Going back to our Harry Potter example, Dudley is a great showcase of what people want when they go to the zoo. Dudley is bored because the snake is just lying there, so he starts banging on the glass to wake the snake up.

This eventually fails and results in Dudley getting trapped in the snake’s cage, but I digress. Ultimately, zoos are here for the customer’s benefit.

When we go to a zoo we want to see the animals. Whether it’s for educational purposes or because the animals are just really cute, we want to see the animals, and we want to see them being active. One of the issues with larger zoos is that people don’t want to walk too far to see the animals.

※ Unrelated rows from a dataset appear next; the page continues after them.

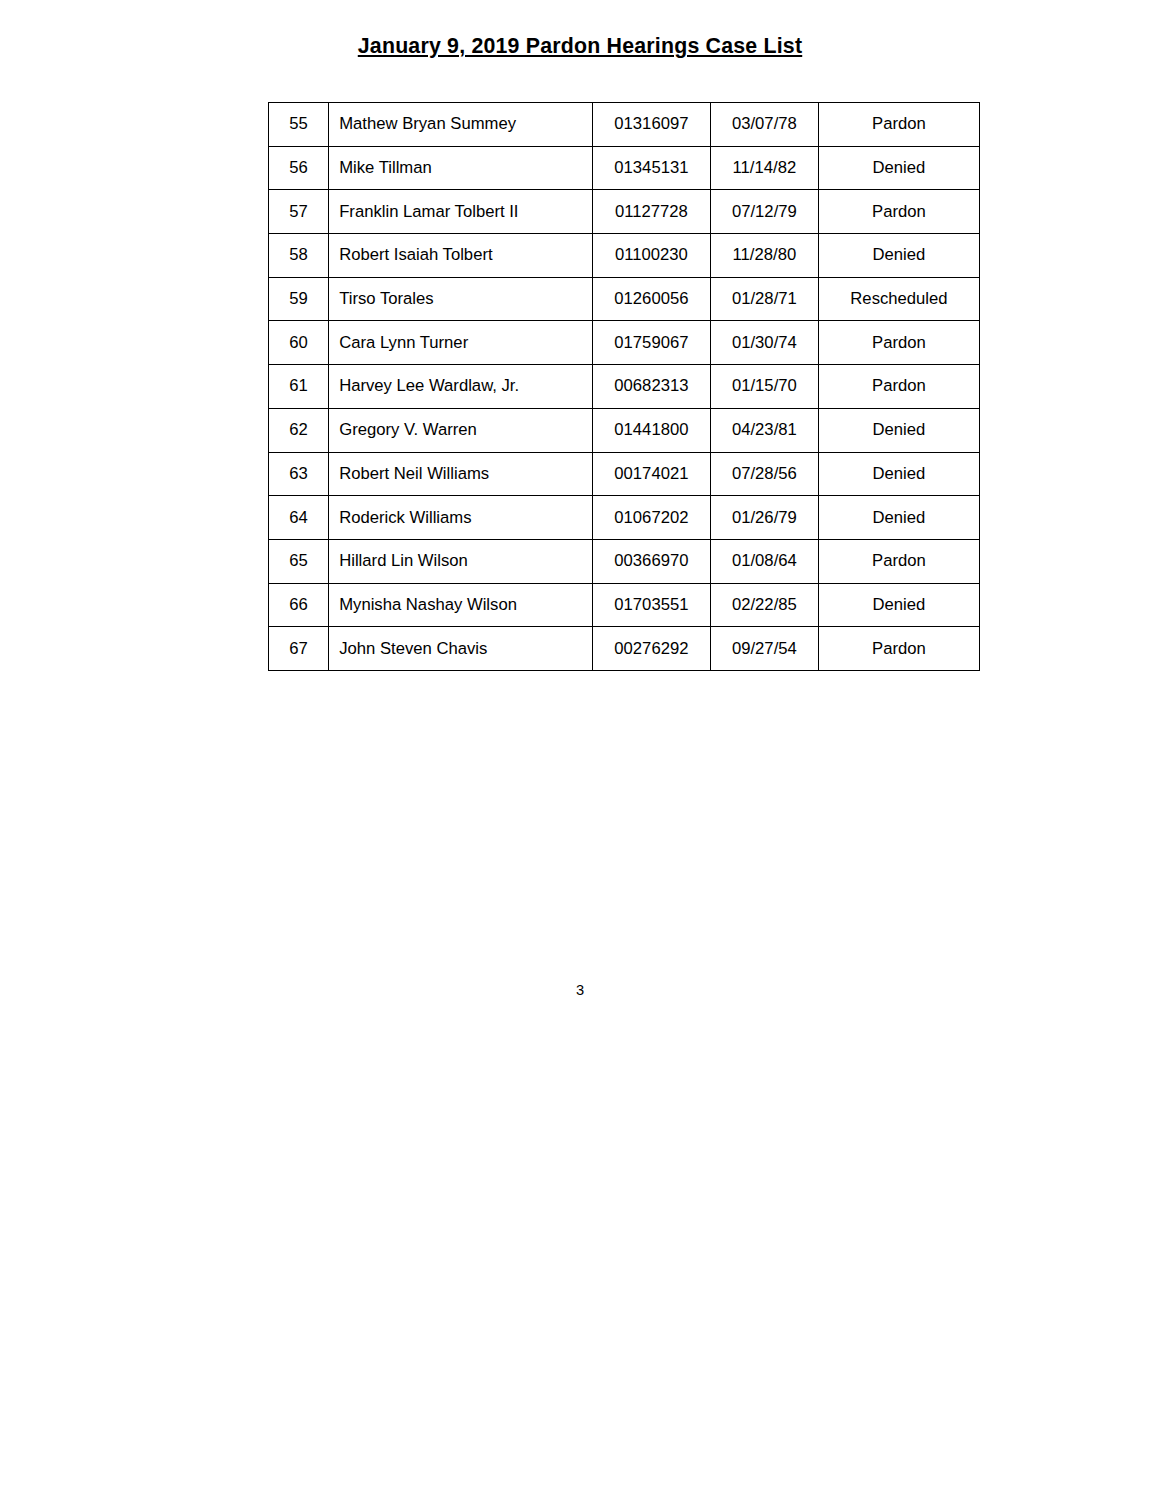January 9, 2019 Pardon Hearings Case List
| 55 | Mathew Bryan Summey | 01316097 | 03/07/78 | Pardon |
| 56 | Mike Tillman | 01345131 | 11/14/82 | Denied |
| 57 | Franklin Lamar Tolbert II | 01127728 | 07/12/79 | Pardon |
| 58 | Robert Isaiah Tolbert | 01100230 | 11/28/80 | Denied |
| 59 | Tirso Torales | 01260056 | 01/28/71 | Rescheduled |
| 60 | Cara Lynn Turner | 01759067 | 01/30/74 | Pardon |
| 61 | Harvey Lee Wardlaw, Jr. | 00682313 | 01/15/70 | Pardon |
| 62 | Gregory V. Warren | 01441800 | 04/23/81 | Denied |
| 63 | Robert Neil Williams | 00174021 | 07/28/56 | Denied |
| 64 | Roderick Williams | 01067202 | 01/26/79 | Denied |
| 65 | Hillard Lin Wilson | 00366970 | 01/08/64 | Pardon |
| 66 | Mynisha Nashay Wilson | 01703551 | 02/22/85 | Denied |
| 67 | John Steven Chavis | 00276292 | 09/27/54 | Pardon |
3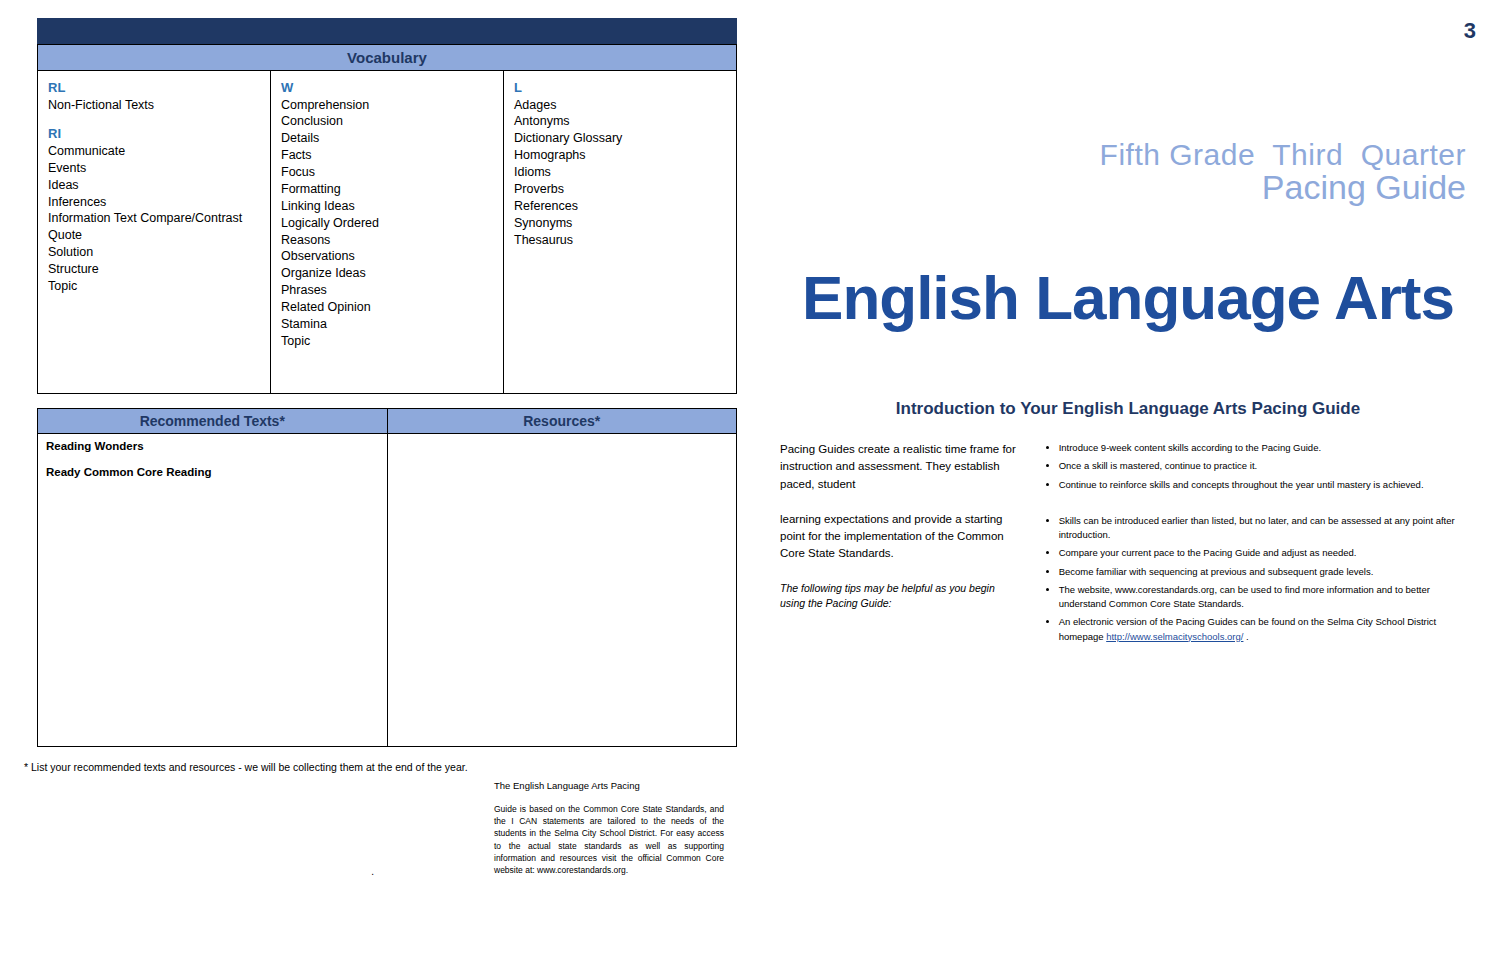| Vocabulary |
| --- |
| RL Non-Fictional Texts RI Communicate Events Ideas Inferences Information Text Compare/Contrast Quote Solution Structure Topic | W Comprehension Conclusion Details Facts Focus Formatting Linking Ideas Logically Ordered Reasons Observations Organize Ideas Phrases Related Opinion Stamina Topic | L Adages Antonyms Dictionary Glossary Homographs Idioms Proverbs References Synonyms Thesaurus |
| Recommended Texts* | Resources* |
| --- | --- |
| Reading Wonders Ready Common Core Reading | |
* List your recommended texts and resources - we will be collecting them at the end of the year.
.
The English Language Arts Pacing
Guide is based on the Common Core State Standards, and the I CAN statements are tailored to the needs of the students in the Selma City School District. For easy access to the actual state standards as well as supporting information and resources visit the official Common Core website at: www.corestandards.org.
3
Fifth Grade Third Quarter
Pacing Guide
English Language Arts
Introduction to Your English Language Arts Pacing Guide
Pacing Guides create a realistic time frame for instruction and assessment. They establish paced, student
learning expectations and provide a starting point for the implementation of the Common Core State Standards.
The following tips may be helpful as you begin using the Pacing Guide:
Introduce 9-week content skills according to the Pacing Guide.
Once a skill is mastered, continue to practice it.
Continue to reinforce skills and concepts throughout the year until mastery is achieved.
Skills can be introduced earlier than listed, but no later, and can be assessed at any point after introduction.
Compare your current pace to the Pacing Guide and adjust as needed.
Become familiar with sequencing at previous and subsequent grade levels.
The website, www.corestandards.org, can be used to find more information and to better understand Common Core State Standards.
An electronic version of the Pacing Guides can be found on the Selma City School District homepage http://www.selmacityschools.org/ .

Secondly, if the habitats are a good size for the animals, they are going to go where they are more comfortable and frankly that is away from people.

This is what makes our zoo such a popular attraction, because it is tiny. The Santa Barbara Zoo stands at a meager 30 acres, though it holds over 500 animals.

One of the largest animals there is the Asian Elephant, and their natural home range is from 3,000 to 12,000 acres, which is astoundingly larger than the 30 total acres of the Santa Barbara Zoo. This isn’t even considering the fact that the elephant enclosure within the zoo is even smaller.

There is no getting around the fact that zoos are cruel and the idea of a humane zoo is an oxymoron, because it simply cannot exist.

The best option is, other than eliminating zoos entirely which I can’t see happening, is setting stricter parameters on what zoos can and cannot do.

Our zoo is apart of an organization that works towards this, the Association of Zoos and Aquariums (AZA), however some of the zoos they consider acceptable are still greatly lacking when it comes to the bigger animals.

There needs to be more organizations and stricter regulations if we are going to treat the animals basically being used for our enjoyment the way they deserve to be treated.

Zoos cannot and do not provide a space that is both acceptable for animals and satisfactory for customers. The mentality of the customer always being right cannot be applied to zoos at the expense of the animals, if zoos are going to ever be a somewhat decent place.